Paul Ryan made headlines this week when he slammed President Trump and whined that he had to escape him by retiring.
Ryan wants to have it both ways – he wanted to ram through unpopular and swampy provisions into bills that President Trump was going to sign and now wants to trash Trump to set up his political or economic future.
He was never on the right side of any issue and President Trump mostly ran against everything Ryan had ever done or believed.
The Hill reported that House Freedom Caucus Chairman Mark Meadows, whose group was often at odds with Paul Ryan, stated that while Ryan may have attempted to tamp down policies he didn’t agree with, President Trump’s instincts on policy resonated more with GOP voters.

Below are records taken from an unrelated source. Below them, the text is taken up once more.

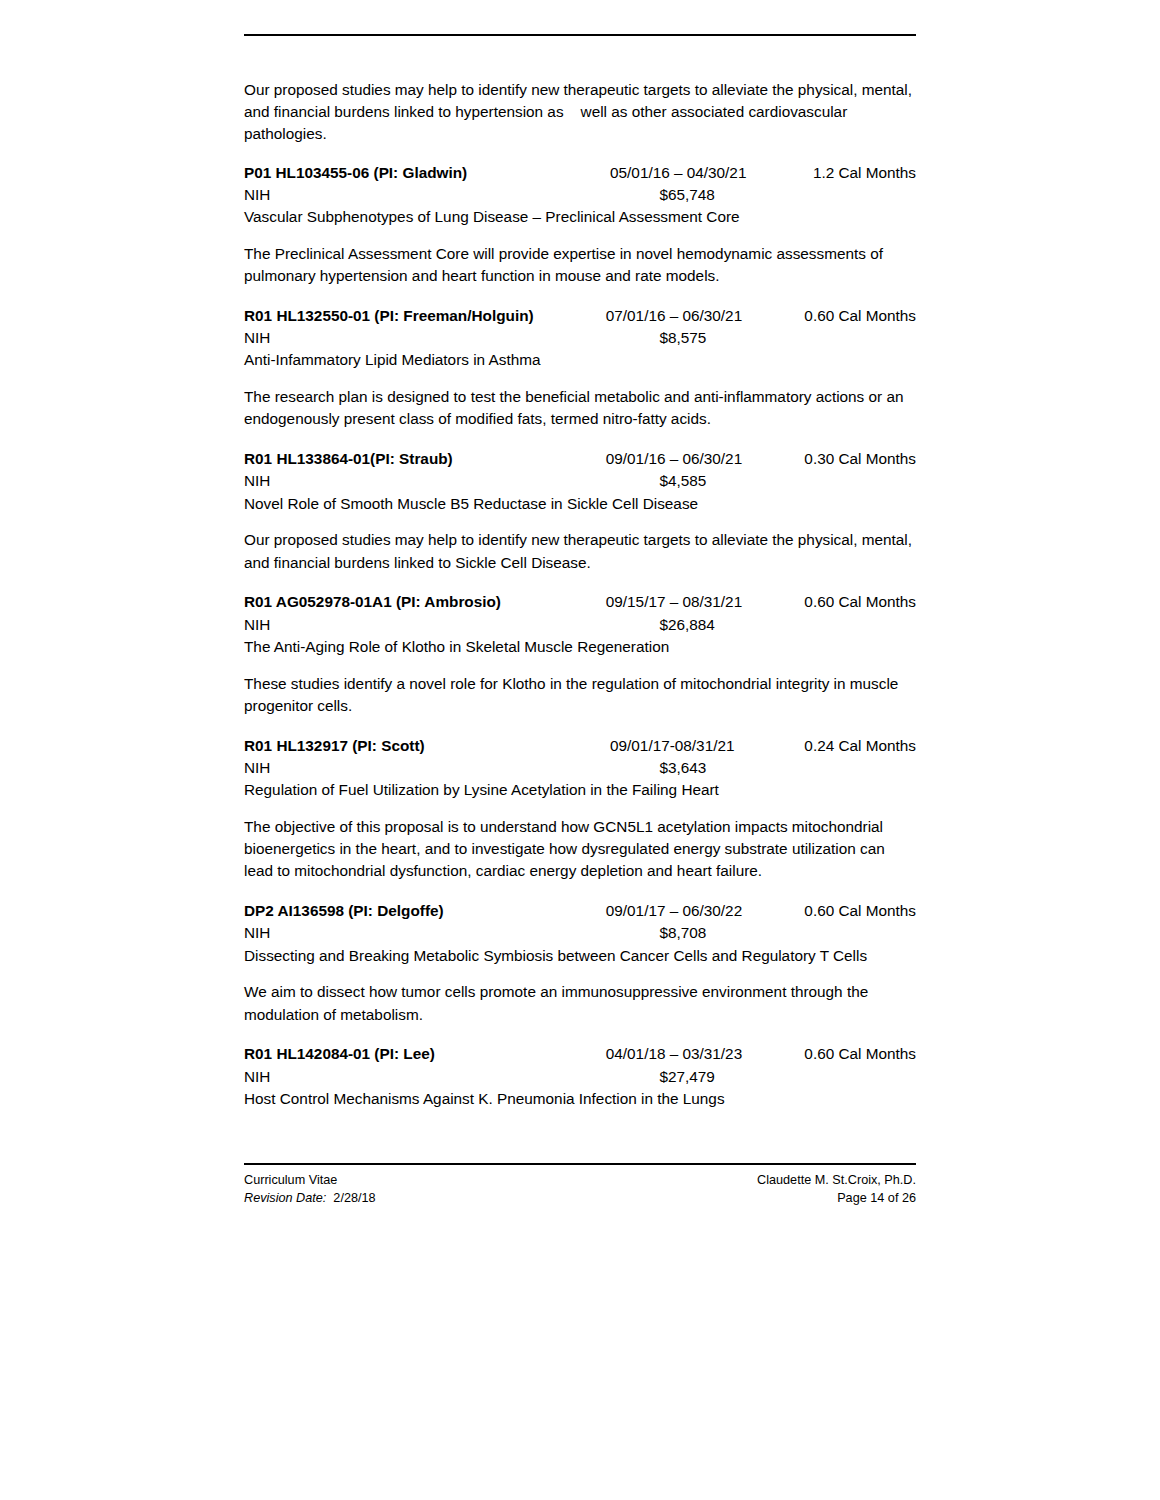Our proposed studies may help to identify new therapeutic targets to alleviate the physical, mental, and financial burdens linked to hypertension as well as other associated cardiovascular pathologies.
P01 HL103455-06 (PI: Gladwin)
05/01/16 – 04/30/21
1.2 Cal Months
NIH
$65,748
Vascular Subphenotypes of Lung Disease – Preclinical Assessment Core
The Preclinical Assessment Core will provide expertise in novel hemodynamic assessments of pulmonary hypertension and heart function in mouse and rate models.
R01 HL132550-01 (PI: Freeman/Holguin)
07/01/16 – 06/30/21
0.60 Cal Months
NIH
$8,575
Anti-Infammatory Lipid Mediators in Asthma
The research plan is designed to test the beneficial metabolic and anti-inflammatory actions or an endogenously present class of modified fats, termed nitro-fatty acids.
R01 HL133864-01(PI: Straub)
09/01/16 – 06/30/21
0.30 Cal Months
NIH
$4,585
Novel Role of Smooth Muscle B5 Reductase in Sickle Cell Disease
Our proposed studies may help to identify new therapeutic targets to alleviate the physical, mental, and financial burdens linked to Sickle Cell Disease.
R01 AG052978-01A1 (PI: Ambrosio)
09/15/17 – 08/31/21
0.60 Cal Months
NIH
$26,884
The Anti-Aging Role of Klotho in Skeletal Muscle Regeneration
These studies identify a novel role for Klotho in the regulation of mitochondrial integrity in muscle progenitor cells.
R01 HL132917 (PI: Scott)
09/01/17-08/31/21
0.24 Cal Months
NIH
$3,643
Regulation of Fuel Utilization by Lysine Acetylation in the Failing Heart
The objective of this proposal is to understand how GCN5L1 acetylation impacts mitochondrial bioenergetics in the heart, and to investigate how dysregulated energy substrate utilization can lead to mitochondrial dysfunction, cardiac energy depletion and heart failure.
DP2 AI136598 (PI: Delgoffe)
09/01/17 – 06/30/22
0.60 Cal Months
NIH
$8,708
Dissecting and Breaking Metabolic Symbiosis between Cancer Cells and Regulatory T Cells
We aim to dissect how tumor cells promote an immunosuppressive environment through the modulation of metabolism.
R01 HL142084-01 (PI: Lee)
04/01/18 – 03/31/23
0.60 Cal Months
NIH
$27,479
Host Control Mechanisms Against K. Pneumonia Infection in the Lungs
Curriculum Vitae
Revision Date: 2/28/18
Claudette M. St.Croix, Ph.D.
Page 14 of 26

“Paul Ryan’s advice typically served to push the president in a direction that would make the swamp happy but most of the people who voted for Donald Trump unhappy,” Meadows said. “The Speaker missed the real reason why the president consistently enjoyed higher approval ratings than anyone in Republican leadership.”
“I’d remind people that Paul Ryan was never a Trump supporter and he bailed out on our conference,” one Trump ally told The Hill. “He is no longer relevant.”
Other members also slammed Ryan and dismissed his assertion in the book that Trump “didn’t know anything about government.”
Scalise, who highlighted the accomplishments Paul Ryan and President Trump achieved despite “not seeing eye to eye” on certain issues — defended Trump’s understanding of government by citing the President’s remarks on different policy areas during a trip to Camp David and their discussions while working on the 2017 GOP tax law.
“I wouldn’t agree with that assessment if that’s what Paul said, because I was in meetings with Paul, and the president, on a number of issues and the president is well versed on domestic policy,” he told reporters.
Rep. Tom Reed claimed that while President Trump’s approach at governing may be unconventional and in his own style, he doesn’t see his decision to break the status quo as a negative.
“I think, you know, the power of President Trump is he’s a disrupter,” Tom Reed said. “The status quo of D.C. has to change and the president was changing it. And I’m a big fan of a disrupter in this town, because this town, if you think it’s working, then you’re in the wrong business.”